Because Bayesian models can represent a wide array of behaviors, actions and dynamics, they open up possibilities for many more types of data to be processed before the results are presented to analysts and decision-makers. For example, data sources applied to the Carbon model of ‘whole-person trustworthiness’ at the core of the company’s Constellation for Insider Threat solution would certainly include logs of network and device activity like most other user behavior analytics (UBA) solutions, but could also extend to employee badge in/out data, printer activity logs, on-boarding/off-boarding files, travel and expense records and incident and investigative information — even open-source feeds and public records.

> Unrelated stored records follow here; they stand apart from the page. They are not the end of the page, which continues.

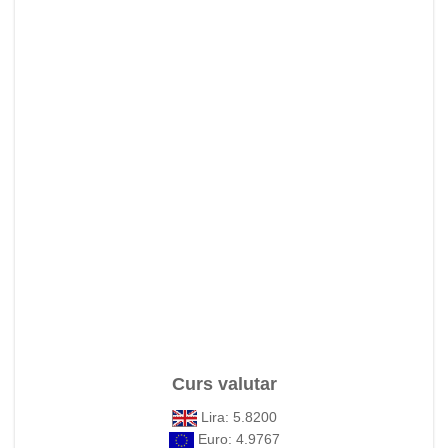
Curs valutar
Lira: 5.8200
Euro: 4.9767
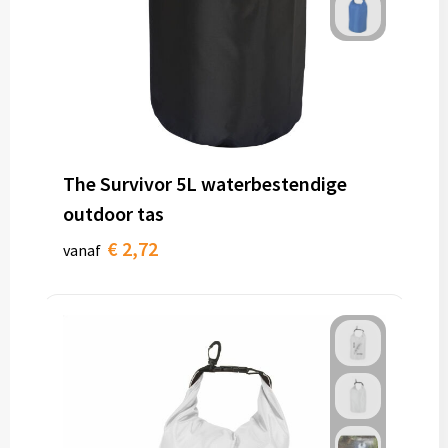
The Survivor 5L waterbestendige
outdoor tas
€ 2,72
vanaf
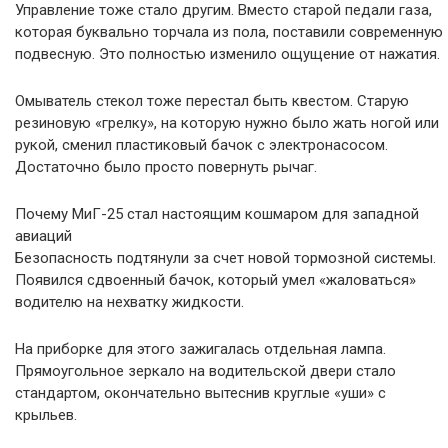
Управление тоже стало другим. Вместо старой педали газа,
которая буквально торчала из пола, поставили современную
подвесную. Это полностью изменило ощущение от нажатия.
Омыватель стекол тоже перестал быть квестом. Старую
резиновую «грелку», на которую нужно было жать ногой или
рукой, сменил пластиковый бачок с электронасосом.
Достаточно было просто повернуть рычаг.
Почему МиГ-25 стал настоящим кошмаром для западной
авиаций
Безопасность подтянули за счет новой тормозной системы.
Появился сдвоенный бачок, который умел «жаловаться»
водителю на нехватку жидкости.
На приборке для этого зажигалась отдельная лампа.
Прямоугольное зеркало на водительской двери стало
стандартом, окончательно вытеснив круглые «уши» с
крыльев.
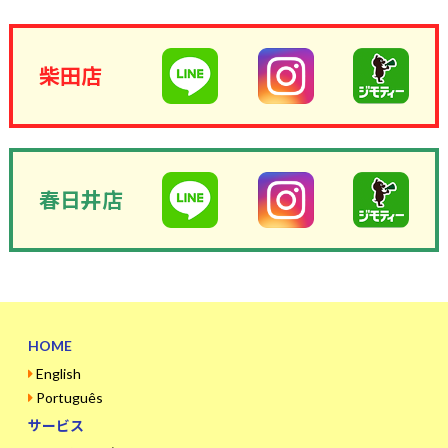
柴田店
春日井店
HOME
English
Português
サービス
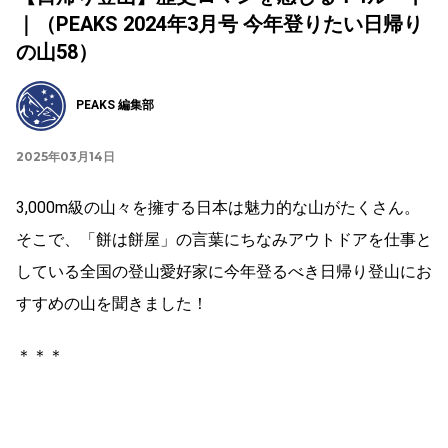
｜（PEAKS 2024年3月号 今年登りたい日帰り
の山58）
PEAKS 編集部
2025年03月14日
3,000m級の山々を擁する日本は魅力的な山がたくさん。
そこで、「餅は餅屋」の言葉にちなみアウトドアを仕事と
している全国の登山愛好家に今年登るべき日帰り登山にお
すすめの山を聞きました！
＊＊＊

Critically, these broader data sets provide deeper context, which enables the model to ‘reason’ that even though an individual may work after hours, or print an unusually large file or a document he doesn’t usually have access to, other evidence can ‘overrule’ the possibility that he represents a threat. With more conventional data-driven solutions, Ware cautioned, “if you just built an alert for printing to an unusual printer, or for printing a large file, or for coming into work after 6:00 PM, then you’ll end up with lots and lots of alerts that are almost always easily explained.”
With a model-driven UBA solution, Ware added, “we can connect it to all those alerts that come from other machine-learning approaches, or to specific pieces of data.” Even if an organization is generating thousands or even hundreds of thousands of events per day, the model can analyze, prioritize and resolve those alerts the same way an analyst would — only at massive scale and virtually in real time. With the model, Ware said, “you can really build a scalable system, and you can just let the analyst see the ones that are of serious concern.”
* The podcast interview runs from minutes 4:35 – 9:10.